Re: [Phys-l] Finishing up with that Dead Horse.

[John Mallinckrodt <ajm@csupomona.edu>]

(Why oh why can't I leave this alone?  Thank goodness it's time for Sunday practice with the Out-Laws!)

1. Take a cubical aquarium with (inner) sides of length H filled with water of density rho.  The total force on the bottom of the aquarium is 

  F = rho*H^3*g

and the flexion reflects the fact that that force is uniformly spread over the bottom.

2. Now take a solid cube of side H/2 and density rho/2 push it under water (using a very narrow pusher that displaces a negligible amount of water.  A volume of water (H/2)^3 spills over the side and is lost.  As long as the solid cube is at rest and completely surrounded by water, the pusher will apply a force to the cube equal to F/16, down balancing the other two forces on the cube:  the gravitational force = F/16, down and the buoyant force = F/8, up.  There is NO difference in the flexion of the bottom because the total force on the bottom is the same (same pressure, same area, still uniformly distributed.

3. Now arrange for that same cube to be put in direct contact with the floor of the aquarium so that no water is allowed between the bottom of the cube and the floor of the aquarium and note the following:

THE CUBE
a) The gravitational force on the cube is F/16, down
b) The force on the cube due to contact with the water is F/8 down
c) The force on the cube due to contact with the floor of the aquarium is 3/16 F, up.

THE FLOOR OF THE AQUARIUM
d) The force exerted by the water on the floor of the aquarium is 3/4 F, down
e) The total force exerted on the floor of the aquarium is 15/16 F, down AND it is distributed non uniformly.
f) The flexion is different than in cases 1 and 2 reflecting BOTH a smaller total force AND a nonuniform distribution.

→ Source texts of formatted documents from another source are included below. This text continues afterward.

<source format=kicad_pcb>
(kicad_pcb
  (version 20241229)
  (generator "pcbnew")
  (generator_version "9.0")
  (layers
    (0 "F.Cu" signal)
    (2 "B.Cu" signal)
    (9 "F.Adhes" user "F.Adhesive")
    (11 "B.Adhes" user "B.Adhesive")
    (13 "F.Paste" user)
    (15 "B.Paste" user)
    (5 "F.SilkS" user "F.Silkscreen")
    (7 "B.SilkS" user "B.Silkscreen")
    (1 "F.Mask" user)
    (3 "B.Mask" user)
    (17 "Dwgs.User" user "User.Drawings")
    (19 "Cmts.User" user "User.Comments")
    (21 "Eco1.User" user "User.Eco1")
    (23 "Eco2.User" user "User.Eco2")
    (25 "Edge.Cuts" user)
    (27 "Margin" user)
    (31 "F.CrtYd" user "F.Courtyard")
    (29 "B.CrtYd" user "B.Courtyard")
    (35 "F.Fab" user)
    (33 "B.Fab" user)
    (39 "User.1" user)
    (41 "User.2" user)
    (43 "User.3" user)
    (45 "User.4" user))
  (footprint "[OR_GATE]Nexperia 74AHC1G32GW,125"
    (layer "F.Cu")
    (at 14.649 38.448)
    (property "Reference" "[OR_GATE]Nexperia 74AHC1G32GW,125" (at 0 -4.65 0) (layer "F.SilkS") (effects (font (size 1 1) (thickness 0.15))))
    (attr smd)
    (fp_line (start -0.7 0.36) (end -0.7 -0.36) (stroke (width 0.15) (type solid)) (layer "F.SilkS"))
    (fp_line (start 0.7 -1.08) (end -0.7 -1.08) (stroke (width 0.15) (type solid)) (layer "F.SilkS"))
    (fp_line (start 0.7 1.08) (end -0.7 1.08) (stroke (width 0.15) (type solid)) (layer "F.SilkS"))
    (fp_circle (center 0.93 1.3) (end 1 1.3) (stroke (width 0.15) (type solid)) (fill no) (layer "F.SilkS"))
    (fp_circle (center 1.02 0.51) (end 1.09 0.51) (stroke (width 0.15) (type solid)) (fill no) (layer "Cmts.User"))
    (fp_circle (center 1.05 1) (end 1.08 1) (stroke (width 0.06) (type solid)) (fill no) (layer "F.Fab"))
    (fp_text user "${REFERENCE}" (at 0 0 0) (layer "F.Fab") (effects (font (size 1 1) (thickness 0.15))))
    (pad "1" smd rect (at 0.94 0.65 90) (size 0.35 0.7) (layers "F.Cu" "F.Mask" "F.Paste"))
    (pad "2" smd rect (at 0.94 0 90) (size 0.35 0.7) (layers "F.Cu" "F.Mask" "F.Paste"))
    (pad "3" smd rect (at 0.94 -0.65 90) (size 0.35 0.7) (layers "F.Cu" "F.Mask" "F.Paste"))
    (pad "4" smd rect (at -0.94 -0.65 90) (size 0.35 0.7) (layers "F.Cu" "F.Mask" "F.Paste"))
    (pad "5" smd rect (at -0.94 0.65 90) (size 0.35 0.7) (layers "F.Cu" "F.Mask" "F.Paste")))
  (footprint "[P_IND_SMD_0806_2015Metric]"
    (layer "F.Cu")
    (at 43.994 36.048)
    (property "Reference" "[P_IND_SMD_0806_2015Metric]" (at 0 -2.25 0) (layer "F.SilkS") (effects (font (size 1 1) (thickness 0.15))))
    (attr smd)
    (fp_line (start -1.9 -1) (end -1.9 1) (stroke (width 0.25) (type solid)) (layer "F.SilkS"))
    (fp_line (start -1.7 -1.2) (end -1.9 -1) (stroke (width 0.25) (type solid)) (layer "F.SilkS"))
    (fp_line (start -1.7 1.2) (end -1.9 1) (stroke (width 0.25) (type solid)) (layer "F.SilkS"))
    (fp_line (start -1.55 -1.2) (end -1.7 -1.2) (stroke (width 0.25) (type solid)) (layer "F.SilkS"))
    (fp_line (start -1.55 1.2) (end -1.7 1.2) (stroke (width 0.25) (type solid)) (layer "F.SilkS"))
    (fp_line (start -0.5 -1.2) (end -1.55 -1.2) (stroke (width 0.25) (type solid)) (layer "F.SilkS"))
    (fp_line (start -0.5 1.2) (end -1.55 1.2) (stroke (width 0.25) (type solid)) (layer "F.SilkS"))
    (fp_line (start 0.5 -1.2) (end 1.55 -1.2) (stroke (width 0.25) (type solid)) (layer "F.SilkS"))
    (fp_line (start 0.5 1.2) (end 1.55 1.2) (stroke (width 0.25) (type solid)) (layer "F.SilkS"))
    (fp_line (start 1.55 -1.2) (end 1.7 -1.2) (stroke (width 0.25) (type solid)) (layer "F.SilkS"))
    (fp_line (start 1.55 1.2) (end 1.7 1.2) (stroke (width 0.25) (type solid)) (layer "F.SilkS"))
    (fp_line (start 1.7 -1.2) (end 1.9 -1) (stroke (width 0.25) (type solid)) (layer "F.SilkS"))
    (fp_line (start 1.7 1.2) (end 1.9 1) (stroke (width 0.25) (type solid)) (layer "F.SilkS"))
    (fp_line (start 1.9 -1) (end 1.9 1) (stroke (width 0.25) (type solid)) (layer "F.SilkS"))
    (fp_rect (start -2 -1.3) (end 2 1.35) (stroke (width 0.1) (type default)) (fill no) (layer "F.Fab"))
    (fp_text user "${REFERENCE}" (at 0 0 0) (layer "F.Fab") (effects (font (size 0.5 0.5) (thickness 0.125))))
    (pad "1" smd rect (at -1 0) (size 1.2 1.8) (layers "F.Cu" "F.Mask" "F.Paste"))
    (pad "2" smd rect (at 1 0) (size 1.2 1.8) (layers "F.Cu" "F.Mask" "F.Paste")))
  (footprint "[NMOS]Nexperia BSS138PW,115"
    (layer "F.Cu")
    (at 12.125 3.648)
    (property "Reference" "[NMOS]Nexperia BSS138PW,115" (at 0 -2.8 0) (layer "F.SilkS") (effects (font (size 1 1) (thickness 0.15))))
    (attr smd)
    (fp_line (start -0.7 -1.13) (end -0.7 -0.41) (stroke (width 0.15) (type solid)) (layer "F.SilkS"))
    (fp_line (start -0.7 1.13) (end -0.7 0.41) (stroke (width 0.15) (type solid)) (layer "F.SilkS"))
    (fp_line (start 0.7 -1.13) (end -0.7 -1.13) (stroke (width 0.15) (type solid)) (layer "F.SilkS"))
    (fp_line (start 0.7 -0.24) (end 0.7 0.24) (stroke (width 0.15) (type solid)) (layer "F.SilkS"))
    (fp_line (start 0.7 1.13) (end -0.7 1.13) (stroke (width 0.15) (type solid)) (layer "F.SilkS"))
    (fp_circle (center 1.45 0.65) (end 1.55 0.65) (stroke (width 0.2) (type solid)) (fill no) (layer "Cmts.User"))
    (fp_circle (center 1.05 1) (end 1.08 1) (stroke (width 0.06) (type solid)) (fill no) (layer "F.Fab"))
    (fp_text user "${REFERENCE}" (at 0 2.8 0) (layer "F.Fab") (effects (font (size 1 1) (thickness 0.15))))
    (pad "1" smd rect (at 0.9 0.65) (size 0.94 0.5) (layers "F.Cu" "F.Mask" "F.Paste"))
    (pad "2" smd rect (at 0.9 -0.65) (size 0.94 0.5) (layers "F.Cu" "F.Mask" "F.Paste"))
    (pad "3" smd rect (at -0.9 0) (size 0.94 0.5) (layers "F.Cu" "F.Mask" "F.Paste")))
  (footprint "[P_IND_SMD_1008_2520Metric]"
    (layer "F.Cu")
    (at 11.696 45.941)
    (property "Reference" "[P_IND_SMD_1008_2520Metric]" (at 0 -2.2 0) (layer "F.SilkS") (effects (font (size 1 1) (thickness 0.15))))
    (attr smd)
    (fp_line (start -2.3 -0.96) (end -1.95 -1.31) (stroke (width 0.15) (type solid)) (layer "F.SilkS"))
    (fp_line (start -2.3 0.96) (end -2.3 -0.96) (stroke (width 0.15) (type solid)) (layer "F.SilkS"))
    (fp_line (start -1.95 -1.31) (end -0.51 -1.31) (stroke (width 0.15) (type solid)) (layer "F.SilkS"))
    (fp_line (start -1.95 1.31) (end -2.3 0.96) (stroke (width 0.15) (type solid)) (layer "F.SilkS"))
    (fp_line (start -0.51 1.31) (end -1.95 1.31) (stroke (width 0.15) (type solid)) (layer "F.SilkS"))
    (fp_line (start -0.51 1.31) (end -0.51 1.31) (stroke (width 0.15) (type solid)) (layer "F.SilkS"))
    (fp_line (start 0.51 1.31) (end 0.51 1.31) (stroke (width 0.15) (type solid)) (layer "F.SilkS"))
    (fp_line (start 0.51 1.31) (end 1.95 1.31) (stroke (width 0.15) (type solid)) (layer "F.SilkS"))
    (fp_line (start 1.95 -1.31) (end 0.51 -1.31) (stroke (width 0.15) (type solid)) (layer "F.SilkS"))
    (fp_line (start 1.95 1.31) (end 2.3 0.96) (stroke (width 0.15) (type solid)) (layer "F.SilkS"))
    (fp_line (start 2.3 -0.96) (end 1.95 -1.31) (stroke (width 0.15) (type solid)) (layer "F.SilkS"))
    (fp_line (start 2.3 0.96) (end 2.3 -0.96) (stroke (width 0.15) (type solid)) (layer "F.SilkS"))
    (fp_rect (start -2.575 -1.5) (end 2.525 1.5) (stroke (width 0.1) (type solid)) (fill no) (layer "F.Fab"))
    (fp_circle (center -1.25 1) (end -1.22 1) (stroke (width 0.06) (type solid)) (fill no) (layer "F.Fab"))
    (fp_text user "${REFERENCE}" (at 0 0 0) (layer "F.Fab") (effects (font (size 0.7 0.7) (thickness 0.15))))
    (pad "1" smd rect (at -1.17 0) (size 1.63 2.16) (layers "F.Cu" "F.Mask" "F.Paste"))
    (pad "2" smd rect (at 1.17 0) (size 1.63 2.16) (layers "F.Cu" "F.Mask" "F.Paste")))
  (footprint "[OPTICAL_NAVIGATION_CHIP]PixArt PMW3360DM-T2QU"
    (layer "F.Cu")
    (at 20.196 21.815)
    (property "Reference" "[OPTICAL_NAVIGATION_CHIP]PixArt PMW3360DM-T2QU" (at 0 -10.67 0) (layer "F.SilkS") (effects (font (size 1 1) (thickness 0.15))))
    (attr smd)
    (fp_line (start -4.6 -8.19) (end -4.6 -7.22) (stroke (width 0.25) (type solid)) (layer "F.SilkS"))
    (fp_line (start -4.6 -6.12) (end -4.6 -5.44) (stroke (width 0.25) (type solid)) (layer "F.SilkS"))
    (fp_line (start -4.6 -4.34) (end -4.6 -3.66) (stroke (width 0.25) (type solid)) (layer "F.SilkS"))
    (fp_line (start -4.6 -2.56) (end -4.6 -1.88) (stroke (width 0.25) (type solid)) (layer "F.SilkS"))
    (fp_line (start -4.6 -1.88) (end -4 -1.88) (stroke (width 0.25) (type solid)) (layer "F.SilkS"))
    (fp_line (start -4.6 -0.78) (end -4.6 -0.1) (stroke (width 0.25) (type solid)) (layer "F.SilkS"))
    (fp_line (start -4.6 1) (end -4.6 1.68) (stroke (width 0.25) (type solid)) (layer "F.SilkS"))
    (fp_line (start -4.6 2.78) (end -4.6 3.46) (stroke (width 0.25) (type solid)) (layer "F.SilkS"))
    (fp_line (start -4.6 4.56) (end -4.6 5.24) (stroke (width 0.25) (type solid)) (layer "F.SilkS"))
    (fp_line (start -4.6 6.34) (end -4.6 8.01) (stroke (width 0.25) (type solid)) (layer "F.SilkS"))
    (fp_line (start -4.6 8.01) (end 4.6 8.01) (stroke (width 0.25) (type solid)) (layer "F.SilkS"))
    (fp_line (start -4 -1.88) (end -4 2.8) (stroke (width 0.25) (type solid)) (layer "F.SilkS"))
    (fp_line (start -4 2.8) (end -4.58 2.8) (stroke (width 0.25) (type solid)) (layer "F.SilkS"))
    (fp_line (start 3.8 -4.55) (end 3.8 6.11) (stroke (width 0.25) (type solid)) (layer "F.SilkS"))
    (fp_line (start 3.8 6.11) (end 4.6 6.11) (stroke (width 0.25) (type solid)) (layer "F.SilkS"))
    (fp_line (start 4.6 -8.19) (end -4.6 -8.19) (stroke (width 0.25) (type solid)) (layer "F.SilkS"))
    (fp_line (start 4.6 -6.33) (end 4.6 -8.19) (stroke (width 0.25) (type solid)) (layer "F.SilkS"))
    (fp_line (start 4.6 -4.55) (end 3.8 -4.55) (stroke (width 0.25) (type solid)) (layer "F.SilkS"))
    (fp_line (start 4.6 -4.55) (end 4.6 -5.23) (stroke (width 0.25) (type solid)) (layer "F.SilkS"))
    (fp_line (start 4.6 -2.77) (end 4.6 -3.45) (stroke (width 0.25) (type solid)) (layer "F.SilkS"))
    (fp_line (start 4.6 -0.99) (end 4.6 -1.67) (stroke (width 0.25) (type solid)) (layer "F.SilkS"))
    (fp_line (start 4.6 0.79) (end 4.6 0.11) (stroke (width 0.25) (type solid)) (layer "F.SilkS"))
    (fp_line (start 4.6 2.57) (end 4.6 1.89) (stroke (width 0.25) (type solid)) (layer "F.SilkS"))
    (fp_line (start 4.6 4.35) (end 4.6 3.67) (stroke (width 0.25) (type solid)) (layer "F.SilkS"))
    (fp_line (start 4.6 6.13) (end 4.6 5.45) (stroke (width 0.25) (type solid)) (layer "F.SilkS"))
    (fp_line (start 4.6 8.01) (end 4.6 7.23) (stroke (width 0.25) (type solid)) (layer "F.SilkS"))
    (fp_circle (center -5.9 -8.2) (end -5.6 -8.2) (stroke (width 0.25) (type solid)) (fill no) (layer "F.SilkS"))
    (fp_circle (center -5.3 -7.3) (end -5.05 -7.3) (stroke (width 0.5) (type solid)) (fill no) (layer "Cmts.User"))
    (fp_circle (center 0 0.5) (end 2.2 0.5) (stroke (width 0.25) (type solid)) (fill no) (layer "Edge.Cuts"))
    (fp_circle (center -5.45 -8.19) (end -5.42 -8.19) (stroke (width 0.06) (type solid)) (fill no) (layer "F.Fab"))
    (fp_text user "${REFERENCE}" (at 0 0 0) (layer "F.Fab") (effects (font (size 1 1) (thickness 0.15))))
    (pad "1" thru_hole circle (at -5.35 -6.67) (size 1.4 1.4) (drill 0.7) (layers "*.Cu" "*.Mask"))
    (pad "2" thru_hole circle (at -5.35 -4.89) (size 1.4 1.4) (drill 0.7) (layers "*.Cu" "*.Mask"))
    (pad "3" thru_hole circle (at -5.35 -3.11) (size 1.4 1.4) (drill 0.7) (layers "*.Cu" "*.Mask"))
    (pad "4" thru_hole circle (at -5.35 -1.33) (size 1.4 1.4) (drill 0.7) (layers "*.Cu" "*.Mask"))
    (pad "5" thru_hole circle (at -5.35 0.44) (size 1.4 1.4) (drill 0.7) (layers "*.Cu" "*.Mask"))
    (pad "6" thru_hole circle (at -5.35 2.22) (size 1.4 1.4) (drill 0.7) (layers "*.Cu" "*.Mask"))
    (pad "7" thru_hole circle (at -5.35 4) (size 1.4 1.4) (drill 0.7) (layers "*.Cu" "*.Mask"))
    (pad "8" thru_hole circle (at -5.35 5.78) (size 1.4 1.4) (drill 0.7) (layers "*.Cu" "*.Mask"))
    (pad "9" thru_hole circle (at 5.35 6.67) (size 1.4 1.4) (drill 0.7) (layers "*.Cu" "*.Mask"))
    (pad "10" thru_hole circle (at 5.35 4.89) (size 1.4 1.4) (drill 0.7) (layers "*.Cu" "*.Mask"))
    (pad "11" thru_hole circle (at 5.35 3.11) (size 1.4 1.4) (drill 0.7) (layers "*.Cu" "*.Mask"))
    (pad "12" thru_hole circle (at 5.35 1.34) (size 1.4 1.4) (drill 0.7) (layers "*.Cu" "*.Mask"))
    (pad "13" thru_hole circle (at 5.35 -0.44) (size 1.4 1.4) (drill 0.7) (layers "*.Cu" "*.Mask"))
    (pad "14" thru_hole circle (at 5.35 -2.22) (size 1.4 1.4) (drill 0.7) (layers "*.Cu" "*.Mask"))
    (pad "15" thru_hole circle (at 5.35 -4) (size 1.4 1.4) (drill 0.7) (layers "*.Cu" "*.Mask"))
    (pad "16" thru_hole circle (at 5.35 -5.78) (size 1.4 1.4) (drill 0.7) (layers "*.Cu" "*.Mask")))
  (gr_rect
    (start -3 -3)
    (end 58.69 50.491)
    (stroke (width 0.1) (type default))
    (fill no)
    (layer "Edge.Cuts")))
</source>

It will help to draw careful free body diagrams for each of these cases. 

John Mallinckrodt
Cal Poly Pomona

On Nov 7, 2010, at 9:11 AM, Chuck Britton wrote:

> Will the amount by which the aquarium bottom flexes - depend on 
> whether there is water under the lead cube or not? Or, perhaps, does 
> it depend on what specific mechanism is used to exclude the water??